Тем не менее я начал писать свою первую нетехническую книгу. Я сразу же решил, что, в отличие от всего ранее мной изданного, она будет подписана псевдонимом, состоящим из моего имени — «Яков» и имени моего отца «Лев» — «Яковлев», а собственным именем этого Яковлева станет Лео — имя, полученное моим отцом при крещении по лютеранскому обряду.
1991–1995 годы, когда я, шестидесятилетний, урывками писал эту книгу то в Харькове, то в Киеве, то в Сочи, то в Севастополе и Феодосии, то в Днепропетровске, были годами хлопотными: требовалось выработать хоть какую-нибудь линию поведения в меняющемся вокруг меня мире. На все испытания, подаренные временем, наложились и личные — в 1995 году обнаружилась смертельная болезнь жены. Это обстоятельство заставило меня поторопиться с завершением моего первого сочинения на вольную тему: я хотел, чтобы написанное мной успела прочитать жена, узнать в нем эпизоды наших жизней и убедиться, что память о них не исчезнет бесследно.

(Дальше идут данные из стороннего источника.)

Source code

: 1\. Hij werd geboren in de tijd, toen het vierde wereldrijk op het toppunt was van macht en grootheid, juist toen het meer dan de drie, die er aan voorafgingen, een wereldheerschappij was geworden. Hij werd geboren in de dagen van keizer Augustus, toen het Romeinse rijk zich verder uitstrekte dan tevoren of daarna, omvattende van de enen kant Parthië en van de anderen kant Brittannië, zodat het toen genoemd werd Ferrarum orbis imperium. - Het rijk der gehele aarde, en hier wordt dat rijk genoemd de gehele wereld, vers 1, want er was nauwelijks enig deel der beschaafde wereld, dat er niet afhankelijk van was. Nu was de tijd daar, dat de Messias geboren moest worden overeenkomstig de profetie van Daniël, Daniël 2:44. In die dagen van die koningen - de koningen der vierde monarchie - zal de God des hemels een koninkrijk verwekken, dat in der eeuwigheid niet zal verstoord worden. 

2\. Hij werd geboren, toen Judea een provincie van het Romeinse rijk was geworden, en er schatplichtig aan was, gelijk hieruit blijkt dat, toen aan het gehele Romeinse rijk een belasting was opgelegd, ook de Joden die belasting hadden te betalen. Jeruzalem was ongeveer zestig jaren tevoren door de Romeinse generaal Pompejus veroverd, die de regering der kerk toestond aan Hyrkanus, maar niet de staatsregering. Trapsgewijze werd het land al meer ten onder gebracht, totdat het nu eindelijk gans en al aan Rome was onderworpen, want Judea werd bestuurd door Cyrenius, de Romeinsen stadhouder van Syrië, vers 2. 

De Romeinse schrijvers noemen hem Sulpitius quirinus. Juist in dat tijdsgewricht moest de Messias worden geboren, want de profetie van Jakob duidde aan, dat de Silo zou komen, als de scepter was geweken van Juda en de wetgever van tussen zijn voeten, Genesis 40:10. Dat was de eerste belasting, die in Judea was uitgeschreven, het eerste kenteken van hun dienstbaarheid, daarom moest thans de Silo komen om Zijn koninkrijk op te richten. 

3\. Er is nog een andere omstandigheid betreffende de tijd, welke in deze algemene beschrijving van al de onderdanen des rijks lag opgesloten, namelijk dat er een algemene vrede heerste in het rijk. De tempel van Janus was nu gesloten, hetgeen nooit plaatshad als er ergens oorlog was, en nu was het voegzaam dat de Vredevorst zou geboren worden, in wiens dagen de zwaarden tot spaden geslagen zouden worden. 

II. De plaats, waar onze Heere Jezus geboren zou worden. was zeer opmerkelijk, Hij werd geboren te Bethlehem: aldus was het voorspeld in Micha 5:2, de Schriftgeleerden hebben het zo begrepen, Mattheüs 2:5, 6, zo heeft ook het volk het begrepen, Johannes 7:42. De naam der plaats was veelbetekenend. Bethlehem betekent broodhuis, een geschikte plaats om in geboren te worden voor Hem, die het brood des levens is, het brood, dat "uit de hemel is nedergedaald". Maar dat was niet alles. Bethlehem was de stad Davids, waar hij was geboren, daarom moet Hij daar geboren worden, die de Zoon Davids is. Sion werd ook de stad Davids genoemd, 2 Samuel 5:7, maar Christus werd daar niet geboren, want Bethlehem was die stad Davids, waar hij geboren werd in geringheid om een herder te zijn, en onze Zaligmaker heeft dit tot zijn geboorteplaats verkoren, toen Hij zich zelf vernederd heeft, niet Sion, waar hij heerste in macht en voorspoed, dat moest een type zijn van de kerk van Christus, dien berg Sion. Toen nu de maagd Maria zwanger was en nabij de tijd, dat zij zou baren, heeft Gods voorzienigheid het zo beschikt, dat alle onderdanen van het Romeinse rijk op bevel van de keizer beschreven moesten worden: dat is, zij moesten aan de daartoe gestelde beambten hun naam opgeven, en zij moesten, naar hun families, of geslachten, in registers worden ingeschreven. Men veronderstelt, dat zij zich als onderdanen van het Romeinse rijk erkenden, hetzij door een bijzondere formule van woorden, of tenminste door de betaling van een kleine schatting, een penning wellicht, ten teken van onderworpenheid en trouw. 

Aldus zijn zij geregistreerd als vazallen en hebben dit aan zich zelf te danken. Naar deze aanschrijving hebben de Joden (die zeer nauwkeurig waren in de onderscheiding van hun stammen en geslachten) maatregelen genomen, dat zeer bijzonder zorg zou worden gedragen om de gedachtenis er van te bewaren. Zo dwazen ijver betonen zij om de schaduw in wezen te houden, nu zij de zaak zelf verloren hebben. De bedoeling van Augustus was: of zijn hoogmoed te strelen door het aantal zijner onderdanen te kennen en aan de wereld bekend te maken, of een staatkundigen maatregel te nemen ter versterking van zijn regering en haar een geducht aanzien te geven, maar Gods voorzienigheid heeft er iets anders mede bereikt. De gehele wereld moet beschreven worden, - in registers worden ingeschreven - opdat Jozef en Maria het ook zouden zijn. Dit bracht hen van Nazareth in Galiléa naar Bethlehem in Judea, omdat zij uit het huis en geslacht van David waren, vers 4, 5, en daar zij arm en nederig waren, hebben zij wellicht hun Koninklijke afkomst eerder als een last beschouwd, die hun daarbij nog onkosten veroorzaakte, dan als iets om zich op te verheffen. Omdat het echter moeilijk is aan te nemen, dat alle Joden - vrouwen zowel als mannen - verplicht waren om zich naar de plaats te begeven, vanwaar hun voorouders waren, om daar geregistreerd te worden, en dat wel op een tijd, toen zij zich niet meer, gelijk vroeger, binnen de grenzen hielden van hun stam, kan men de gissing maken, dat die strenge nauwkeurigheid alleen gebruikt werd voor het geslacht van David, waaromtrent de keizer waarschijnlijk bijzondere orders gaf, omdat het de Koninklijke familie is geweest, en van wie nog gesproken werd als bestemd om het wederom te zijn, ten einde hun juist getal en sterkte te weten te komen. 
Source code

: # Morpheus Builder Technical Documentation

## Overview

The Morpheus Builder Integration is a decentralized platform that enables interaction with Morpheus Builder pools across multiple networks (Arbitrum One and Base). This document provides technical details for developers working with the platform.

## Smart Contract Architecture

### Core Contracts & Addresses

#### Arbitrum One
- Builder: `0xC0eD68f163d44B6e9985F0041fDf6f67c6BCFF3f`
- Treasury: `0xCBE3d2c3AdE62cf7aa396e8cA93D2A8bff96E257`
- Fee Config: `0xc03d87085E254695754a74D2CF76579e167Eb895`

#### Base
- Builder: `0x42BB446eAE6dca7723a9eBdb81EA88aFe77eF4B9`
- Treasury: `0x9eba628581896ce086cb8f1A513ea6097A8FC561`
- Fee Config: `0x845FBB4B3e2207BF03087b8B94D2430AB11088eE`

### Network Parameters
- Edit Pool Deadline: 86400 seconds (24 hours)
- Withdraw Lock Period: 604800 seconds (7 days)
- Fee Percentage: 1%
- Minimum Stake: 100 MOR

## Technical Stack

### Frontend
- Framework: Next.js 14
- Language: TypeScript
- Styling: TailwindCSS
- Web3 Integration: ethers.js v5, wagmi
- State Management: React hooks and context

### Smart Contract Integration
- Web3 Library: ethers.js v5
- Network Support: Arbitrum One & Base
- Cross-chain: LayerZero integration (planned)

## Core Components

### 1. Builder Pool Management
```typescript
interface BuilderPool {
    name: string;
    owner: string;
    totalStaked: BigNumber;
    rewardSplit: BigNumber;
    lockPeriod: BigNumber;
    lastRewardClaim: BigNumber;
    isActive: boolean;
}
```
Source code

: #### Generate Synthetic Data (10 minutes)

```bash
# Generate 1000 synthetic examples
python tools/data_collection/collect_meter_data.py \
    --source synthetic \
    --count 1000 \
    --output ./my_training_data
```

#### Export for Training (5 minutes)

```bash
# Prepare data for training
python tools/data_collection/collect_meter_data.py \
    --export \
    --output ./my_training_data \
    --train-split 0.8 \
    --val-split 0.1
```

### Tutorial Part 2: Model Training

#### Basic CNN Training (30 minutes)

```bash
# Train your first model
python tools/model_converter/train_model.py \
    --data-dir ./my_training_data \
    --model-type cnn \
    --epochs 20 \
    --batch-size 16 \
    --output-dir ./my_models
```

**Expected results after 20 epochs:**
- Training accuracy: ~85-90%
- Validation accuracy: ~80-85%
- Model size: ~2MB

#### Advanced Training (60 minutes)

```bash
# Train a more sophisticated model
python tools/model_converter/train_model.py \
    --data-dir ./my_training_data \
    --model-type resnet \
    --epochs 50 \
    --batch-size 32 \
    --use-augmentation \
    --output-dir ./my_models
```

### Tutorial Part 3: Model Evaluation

Она прочла в моем компьютерном «самиздате» эту книгу, получившую название «Корректор, или Молодые годы Ли Кранца», и, став моей первой читательницей, ушла снежной февральской ночью 96-го года на моих руках. Я же остался и продолжал ее перечитывать.
Прошел еще год, и вдруг какая-то моя внеплановая техническая разработка принесла неожиданные материальные плоды, коих оказалось достаточно, чтобы издать «Корректора» небольшим тиражом, что и было сделано. Появились восторженные отзывы и в местной, и в московской прессе, но я с этой книгой связывал лишь наивную надежду на то, что она заинтересует какое-нибудь издательство и я получу возможность издать полностью версию романа, вторая часть которого уже зрела в моем сердце.
Вскоре, однако, я понял, что этого не могло случиться, потому что этого не могло случиться никогда. Тем временем мой бедный издатель в 1998 году выставил это сочинение на соискание премии, именовавшейся в литературных кругах «Русский Букер». Поскольку ни он, издатель, ни я не входили в бражку, распоряжавшуюся тогда этой премией, то дальше лонг-листа «Корректор», естественно, не пошел, и его вторая часть была отложена надолго.
Меня этот «результат» не обескуражил. Принадлежавший мне тираж «Корректора» распространялся стихийно, но до меня иногда доходили вести о том, как мой литературный дебют воспринимался различными людьми. Хороших отзывов было много больше, чем плохих. Для кого-то этот текст был откровением, для кого-то — утешением. «Когда в моей душе поселяется усталость или ее терзают разочарования, я прочитываю несколько страничек из «Корректора», — говорил мне на каком-то банкете один чужеземный посольский секретарь, случайно узнав, что он сидит рядом с автором этой целительной для него книги. Было сказано, что Всевышний был готов простить весь развратный город, если в нем обнаружится хотя бы десять праведников. Писатель, на мой взгляд, имеет право быть менее строгим, чем Всевышний, и считать свой труд не напрасным, если у его книги обнаружится хотя бы один такой читатель.